Die Sanktionen jedoch, die Milliarden schwere Gesellschaften befürchten müssen, wenn sie sich über die Regeln hinweg setzen, lassen sich leicht verkraften: Laut einer Anfrage der Linken im Bundestag wurden bis Ende Juni 2018 1200 Verwarnungen mit einem Verwarnungsgeld von insgesamt 60.000 Euro ausgesprochen und 51 Bußgelder mit einem Gesamtvolumen von 55.735 Euro verhängt.

Die Studie dokumentiert praktische Beispiele und bezieht sich dabei auch aufRecherchen der Berliner Zeitung zur a Tempo AG, die über 1000 Tochtergesellschaften ihre Bestände organisiert.
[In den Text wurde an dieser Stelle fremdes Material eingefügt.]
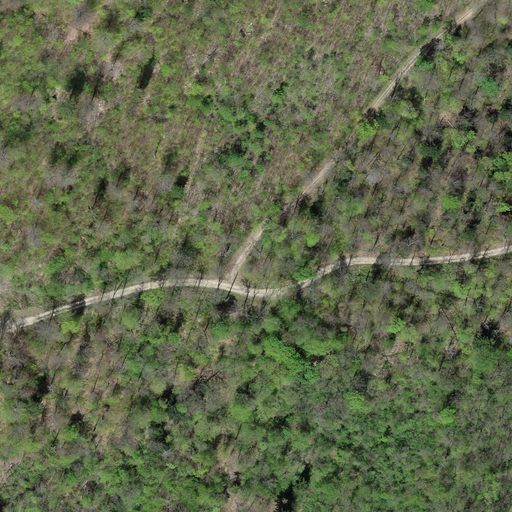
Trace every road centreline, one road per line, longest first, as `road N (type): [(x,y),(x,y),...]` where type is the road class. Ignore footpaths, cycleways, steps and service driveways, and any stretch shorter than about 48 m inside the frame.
road 1 (track): [(0,322),(168,275),(511,240)]
road 2 (track): [(246,268),(484,0)]
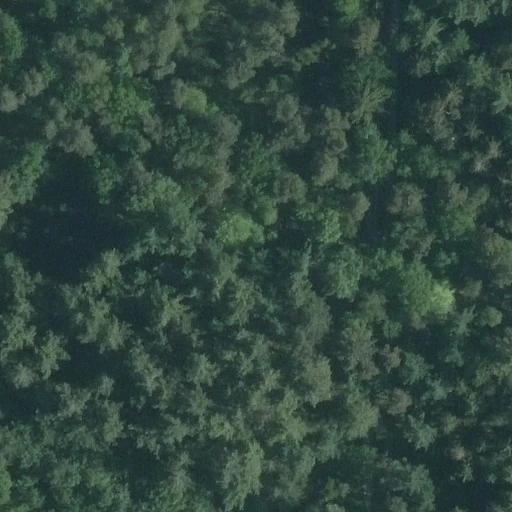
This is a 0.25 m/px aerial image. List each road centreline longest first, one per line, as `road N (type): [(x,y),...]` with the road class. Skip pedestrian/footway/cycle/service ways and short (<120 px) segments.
road 1 (track): [(0,113),(367,255)]
road 2 (track): [(374,0),(367,255)]
road 3 (track): [(367,255),(511,306)]
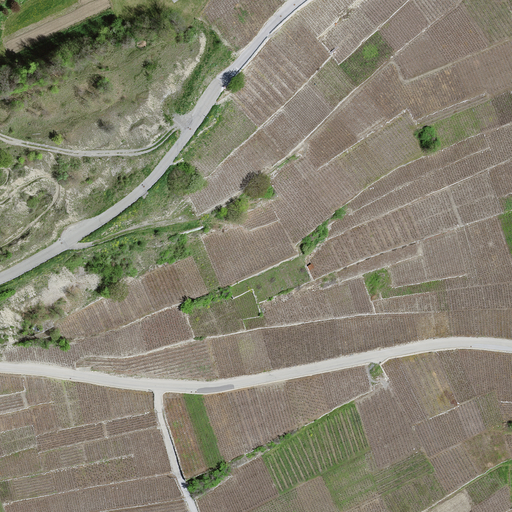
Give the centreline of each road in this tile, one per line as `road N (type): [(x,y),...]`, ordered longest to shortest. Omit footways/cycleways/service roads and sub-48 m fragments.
road 1 (unclassified): [(0,369),(212,389),(367,354),(442,344),(511,347)]
road 2 (unclassified): [(245,54),(142,188),(0,277)]
road 3 (track): [(0,149),(117,158),(157,133),(187,131)]
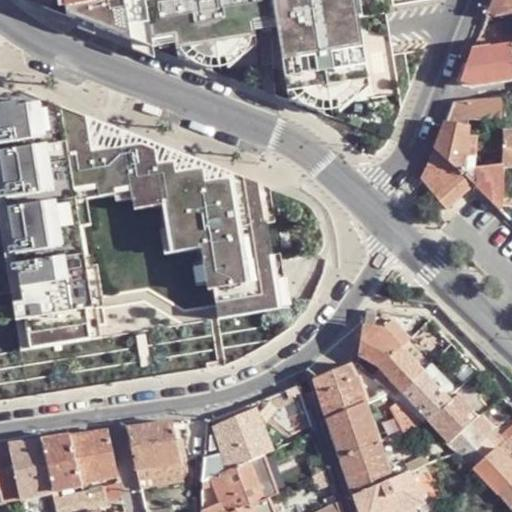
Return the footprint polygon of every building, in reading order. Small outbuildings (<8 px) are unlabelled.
[(55,0),(57,9),(144,44),(139,0),(55,0)] [(139,0),(144,44),(168,41),(168,47),(200,43),(200,47),(217,46),(217,41),(248,37),(247,31),(270,28),(266,0),(139,0)] [(349,0),(266,0),(270,28),(277,90),(359,80),(349,0)] [(511,0),(495,0),(488,18),(494,18),(511,16),(511,0)] [(200,43),(168,47),(169,53),(203,64),(202,57),(219,55),(219,62),(249,44),(248,37),(217,41),(217,46),(200,47),(200,43)] [(478,41),(474,51),(492,49),(495,48),(493,39),(478,41)] [(492,49),(474,51),(462,80),(476,87),(493,84),(511,80),(511,49),(511,46),(495,48),(492,49)] [(359,80),(277,90),(278,97),(313,111),(312,105),(329,103),(330,109),(360,87),(359,80)] [(257,226),(251,188),(105,129),(16,92),(0,94),(0,182),(8,236),(0,237),(0,247),(3,266),(13,264),(19,302),(9,303),(16,352),(82,341),(79,318),(86,317),(77,257),(70,258),(65,230),(73,229),(67,192),(90,188),(91,200),(108,197),(107,193),(123,190),(125,201),(127,213),(160,208),(167,255),(193,251),(200,293),(205,292),(210,321),(270,312),(262,260),(264,260),(259,226),(257,226)] [(454,103),(434,151),(473,187),(490,202),(500,211),(503,167),(468,172),(471,101),(454,103)] [(504,137),(503,167),(511,167),(511,133),(505,133),(504,137)] [(473,187),(434,151),(429,166),(422,182),(446,211),(473,187)] [(0,182),(0,237),(8,236),(0,182)] [(67,192),(73,229),(76,229),(89,227),(85,201),(91,200),(90,188),(67,192)] [(251,188),(257,226),(259,226),(267,224),(262,193),(251,188)] [(123,190),(107,193),(108,197),(109,204),(125,201),(123,190)] [(70,258),(80,257),(76,229),(65,230),(70,258)] [(262,260),(270,312),(281,311),(273,258),(264,260),(262,260)] [(3,266),(9,303),(19,302),(13,264),(3,266)] [(365,312),(363,329),(373,330),(374,313),(365,312)] [(363,329),(359,358),(379,370),(401,349),(408,342),(412,339),(394,321),(384,332),(373,330),(363,329)] [(412,339),(408,342),(413,348),(416,345),(412,339)] [(430,356),(436,361),(447,351),(441,345),(430,356)] [(379,370),(381,372),(387,379),(402,394),(424,373),(401,349),(379,370)] [(314,381),(328,421),(366,406),(352,366),(314,381)] [(462,378),(467,383),(478,373),(473,367),(462,378)] [(415,407),(427,420),(449,400),(424,373),(402,394),(415,407)] [(478,373),(467,383),(463,387),(467,392),(483,377),(478,373)] [(387,398),(393,395),(377,381),(369,388),(380,401),(387,398)] [(443,436),(450,444),(481,417),(457,392),(449,400),(427,420),(435,428),(443,436)] [(420,424),(425,422),(414,413),(402,403),(394,407),(390,409),(404,431),(420,424)] [(332,432),(341,460),(379,443),(378,438),(366,406),(328,421),(332,432)] [(220,449),(228,472),(260,458),(245,416),(213,429),(216,437),(220,449)] [(481,417),(450,444),(474,469),(506,443),(500,438),(481,417)] [(134,453),(142,490),(185,481),(182,464),(187,463),(184,447),(188,446),(187,439),(177,441),(174,424),(164,425),(129,431),(134,453)] [(511,427),(500,438),(506,443),(511,436),(511,427)] [(95,435),(72,439),(81,486),(120,477),(110,433),(95,435)] [(379,443),(391,438),(388,433),(378,438),(379,443)] [(499,496),(511,484),(511,465),(507,460),(511,454),(511,436),(506,443),(474,469),(499,496)] [(212,452),(220,449),(216,437),(212,438),(212,452)] [(61,441),(43,443),(55,494),(82,490),(82,489),(81,486),(72,439),(61,441)] [(457,453),(449,444),(445,440),(439,443),(447,458),(457,453)] [(10,448),(22,500),(30,498),(55,494),(43,443),(33,444),(10,448)] [(379,443),(341,460),(344,469),(354,499),(393,482),(379,443)] [(0,492),(2,503),(22,500),(10,448),(6,449),(0,449),(0,492)] [(260,458),(263,465),(270,461),(268,454),(260,458)] [(205,464),(204,483),(210,480),(224,474),(219,458),(205,459),(205,464)] [(236,511),(253,505),(273,495),(263,465),(260,458),(228,472),(224,474),(210,480),(214,487),(221,505),(206,511),(236,511)] [(408,467),(411,474),(431,465),(427,458),(408,467)] [(203,494),(203,491),(204,483),(205,464),(192,464),(195,494),(197,494),(203,494)] [(319,474),(327,471),(324,464),(319,466),(317,467),(319,474)] [(393,482),(354,499),(357,508),(358,511),(412,511),(415,511),(426,506),(411,474),(393,482)] [(204,483),(203,491),(214,487),(210,480),(204,483)] [(511,484),(499,496),(508,505),(511,510),(511,484)] [(56,502),(59,511),(91,511),(108,507),(104,489),(83,493),(83,495),(56,502)] [(22,500),(24,511),(26,511),(33,510),(30,498),(22,500)]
Die Dringlichkeit von Transparenz macht die Berliner Staatsanwältin Jana Berthold deutlich, die in der Studie zitiert wird: Das Problem sei, „dass an diesen geldwäscherelevanten Transaktionen häufig ausländische Kapitalgesellschaften beteiligt sind, bei denen wir die wirtschaftlich Berechtigten nicht feststellen können. Wir wissen schlicht nicht, wer sich hinter diesen Kapitalgesellschaften verbirgt und haben keine Möglichkeit, das herauszufinden.“

Die Intransparenz ermöglicht es also, über verschachtelte Strukturen Milliarden unbekannter Herkunft zu investieren, von denen ein erheblicher Teil aus dem Drogenhandel oder anderen unsauberen Geschäften stammen dürfte.